### Extracted entries
■ ■ ■ ■
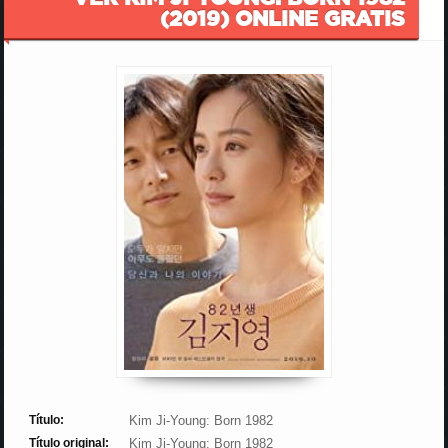
(2019) ONLINE GRATIS
Título:
Kim Ji-Young: Born 1982
Título original:
Kim Ji-Young: Born 1982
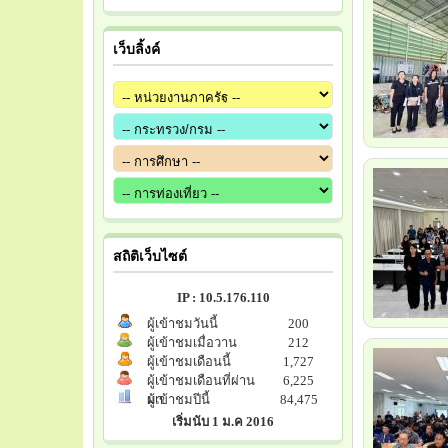
เว็บลิ้งค์
สถิติเว็บไซต์
IP : 10.5.176.110
ผู้เข้าชมวันนี้
200
ผู้เข้าชมเมื่อวาน
212
ผู้เข้าชมเดือนนี้
1,727
ผู้เข้าชมเดือนที่ผ่าน
6,225
มา
ผู้เข้าชมปีนี้
84,475
เริ่มนับ 1 ม.ค 2016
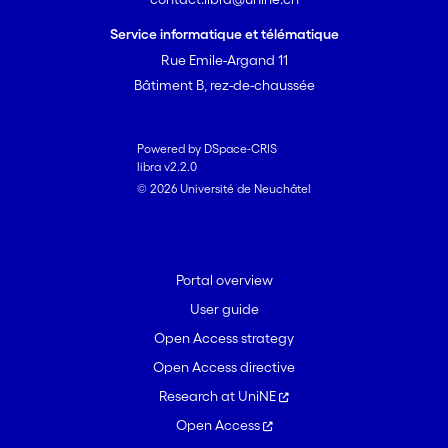
Service informatique et télématique
Rue Emile-Argand 11
Bâtiment B, rez-de-chaussée
Powered by DSpace-CRIS
libra v2.2.0
© 2026 Université de Neuchâtel
Portal overview
User guide
Open Access strategy
Open Access directive
Research at UniNE
Open Access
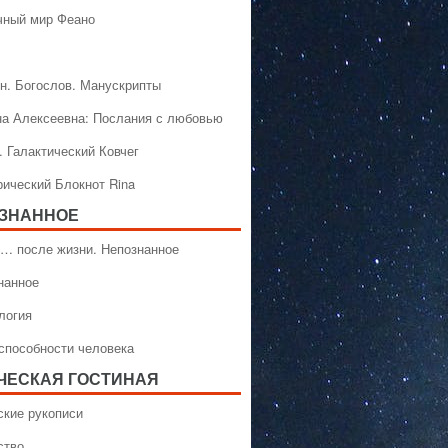
чный мир Феано
н. Богослов. Манускрипты
на Алексеевна: Послания с любовью
. Галактический Ковчег
рический Блокнот Rina
ЗНАННОЕ
… после жизни. Непознанное
нанное
логия
способности человека
ЧЕСКАЯ ГОСТИНАЯ
ские рукописи
ство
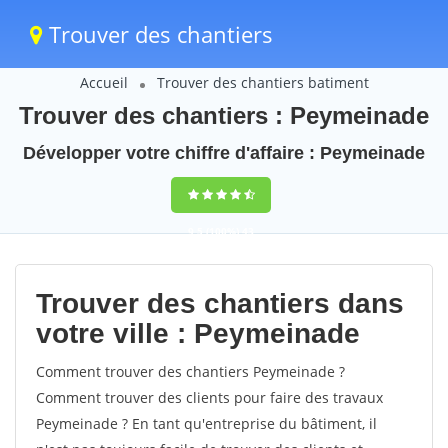
Trouver des chantiers
Accueil
Trouver des chantiers batiment
Trouver des chantiers : Peymeinade
Développer votre chiffre d'affaire : Peymeinade
9,5
(100%)
43
votes
Trouver des chantiers dans
votre ville : Peymeinade
Comment trouver des chantiers Peymeinade ?
Comment trouver des clients pour faire des travaux
Peymeinade ? En tant qu'entreprise du bâtiment, il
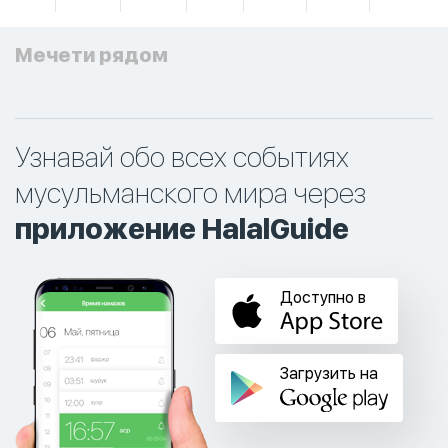
Мечети рядом
Узнавай обо всех событиях
мусульманского мира через
приложение HalalGuide
Доступно в
Загрузить на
■ ■ ■ ■
### To do
Scan the listing above, and wherever a line holds the word "Open", copy it.

### Result of this exercise
Open Access strategy
Open Access directive
Open Access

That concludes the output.